« Porcherie », chant de résistance ou chant funèbre ?
C’est très bien que la jeunesse emmerde le Front national, mais ce serait encore mieux qu’elle l’empêche vraiment de nuire, depuis le temps qu’elle l’emmerde (1989, le concert de Bérurier noir à l’Olympia), même qu’elle n’est plus tout à fait jeune, tandis que le FN, lui, toujours égal à lui-même sous ses habits neufs, n’en finit pas de rajeunir et prospérer. C’est bien joli d’emmerder le Front National en se trémoussant au rythme des incantations du chanteur des Bérus (« plus jamais de 20% pour le gros enculé de Le Pen ! », « Nous sommes de la dynamite ! »...), mais en attendant, et pendant que le temps passait et que la jeunesse continuait de se trémousser avec les Bérus et aux accents de Porcherie à Québec (2004) et ailleurs, la petite bête brune continuait à devenir grosse, si bien qu’aujourd’hui, il va falloir songer à actualiser les sous-titres de l’incantation – « plus jamais de 33% pour la fille du gros... etc. », et il n’y a pas de raison que ça s’arrête.

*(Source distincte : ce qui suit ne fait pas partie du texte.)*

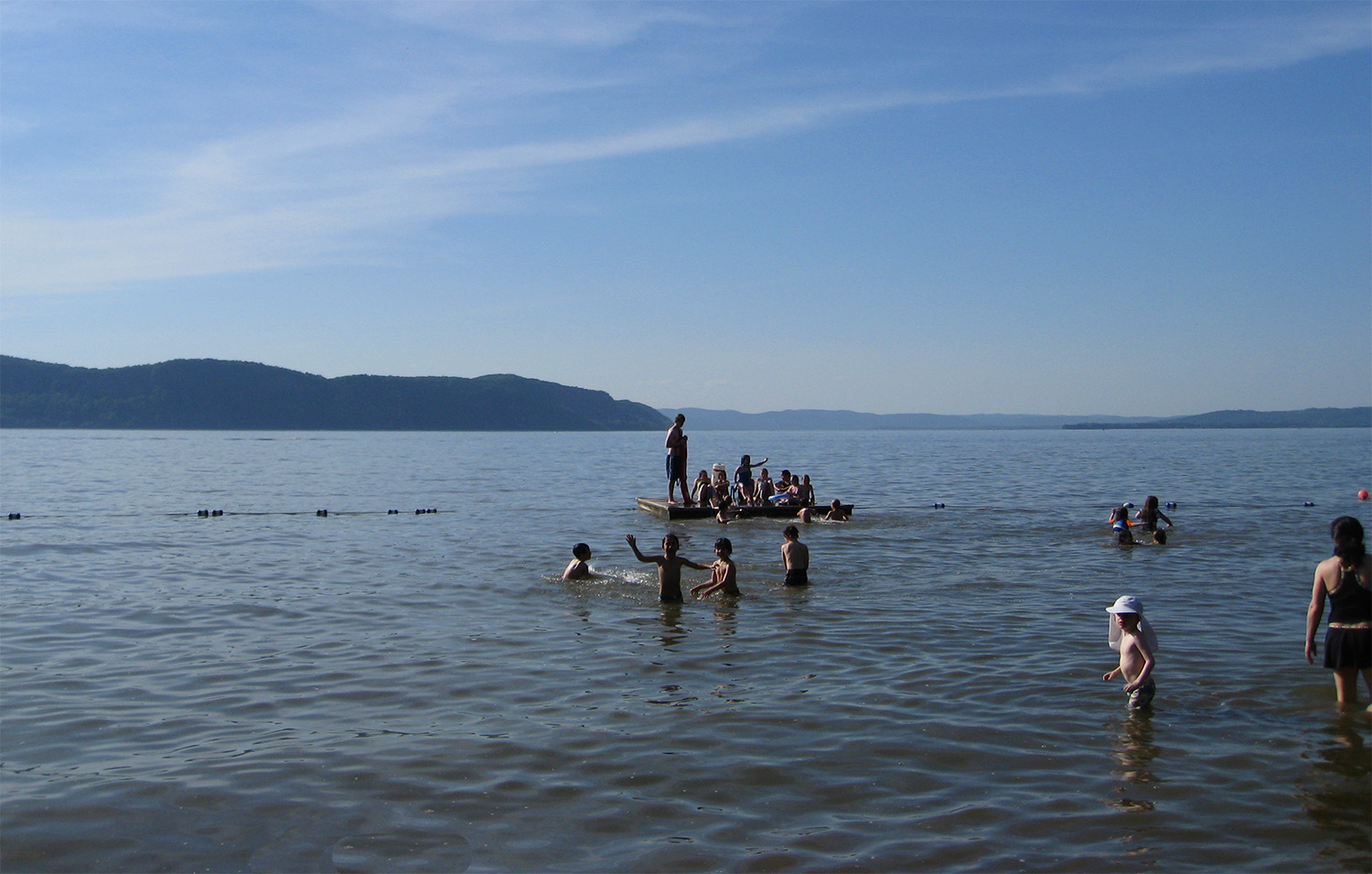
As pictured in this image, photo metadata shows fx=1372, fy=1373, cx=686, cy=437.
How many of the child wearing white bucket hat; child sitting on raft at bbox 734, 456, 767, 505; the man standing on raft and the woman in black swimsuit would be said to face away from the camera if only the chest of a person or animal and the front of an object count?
1

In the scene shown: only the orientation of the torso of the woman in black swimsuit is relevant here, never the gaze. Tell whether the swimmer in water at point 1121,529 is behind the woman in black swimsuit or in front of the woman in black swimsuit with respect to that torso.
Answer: in front

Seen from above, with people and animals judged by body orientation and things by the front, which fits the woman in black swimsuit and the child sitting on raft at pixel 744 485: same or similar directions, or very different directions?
very different directions

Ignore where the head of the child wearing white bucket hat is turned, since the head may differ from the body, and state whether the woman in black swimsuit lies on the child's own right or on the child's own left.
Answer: on the child's own left

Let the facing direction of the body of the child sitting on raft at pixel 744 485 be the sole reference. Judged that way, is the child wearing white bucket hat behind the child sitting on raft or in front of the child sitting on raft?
in front

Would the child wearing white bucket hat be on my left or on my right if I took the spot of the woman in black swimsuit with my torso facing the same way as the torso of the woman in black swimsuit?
on my left

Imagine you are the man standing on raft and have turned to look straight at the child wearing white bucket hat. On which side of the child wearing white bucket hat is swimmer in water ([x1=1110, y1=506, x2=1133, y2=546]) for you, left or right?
left

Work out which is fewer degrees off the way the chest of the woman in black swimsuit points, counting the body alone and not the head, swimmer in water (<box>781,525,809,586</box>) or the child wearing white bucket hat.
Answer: the swimmer in water

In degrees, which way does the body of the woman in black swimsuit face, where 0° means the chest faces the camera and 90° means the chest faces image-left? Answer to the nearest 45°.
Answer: approximately 180°

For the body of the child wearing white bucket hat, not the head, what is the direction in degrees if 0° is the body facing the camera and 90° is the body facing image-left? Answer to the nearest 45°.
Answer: approximately 45°
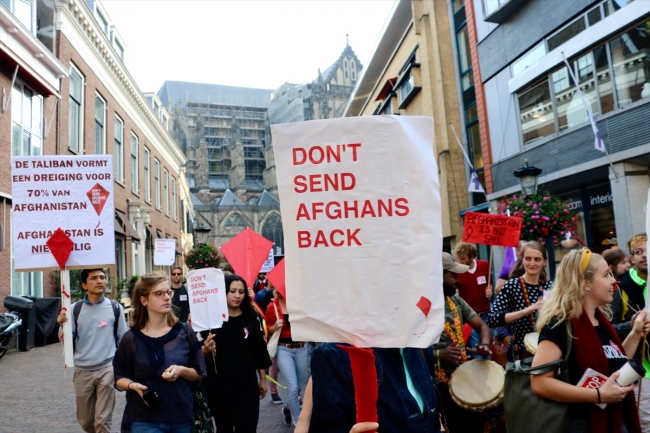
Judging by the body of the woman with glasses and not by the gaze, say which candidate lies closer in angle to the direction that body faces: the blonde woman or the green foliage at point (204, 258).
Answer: the blonde woman

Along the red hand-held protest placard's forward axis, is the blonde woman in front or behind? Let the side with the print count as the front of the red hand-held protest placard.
in front

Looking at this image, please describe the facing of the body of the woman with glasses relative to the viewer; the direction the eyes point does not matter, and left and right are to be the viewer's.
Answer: facing the viewer

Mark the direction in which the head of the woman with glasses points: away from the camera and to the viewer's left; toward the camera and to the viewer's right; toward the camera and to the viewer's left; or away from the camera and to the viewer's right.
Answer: toward the camera and to the viewer's right

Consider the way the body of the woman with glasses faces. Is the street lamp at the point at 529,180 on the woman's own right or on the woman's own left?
on the woman's own left

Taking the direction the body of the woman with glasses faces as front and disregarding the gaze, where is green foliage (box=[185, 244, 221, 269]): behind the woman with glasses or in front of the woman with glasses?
behind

Alors il va peut-être falloir arrêter de considérer que tout ça va finir en chanson et se dire qu’au train où vont les choses, la jeunesse (y compris celle qui, entre-temps, est devenue un peu vieille) qui emmerde le Front national, eh bien, ledit Front national rebaptisé ne va pas tarder à s’en occuper sérieusement. Il va peut-être falloir songer à passer des incantations et du sautillement surplace, fût-il frénétique, à l’organisation. Le fascisme ne se combat pas en pogotant, même au cœur d’une manifestation – trois p’tits tours et puis s’en vont. Les fascistes, on ne leur fait pas barrage avec des urnes, la seule façon de s’en débarrasser est de les faire rentrer sous terre, dans les trous dont ils n’auraient jamais dû sortir. Et pour cela, il faut que se forme un peuple antifasciste (un peuple de la vie) pour de vrai – pas son simulacre façon Saturday night fever, à l’Olympia.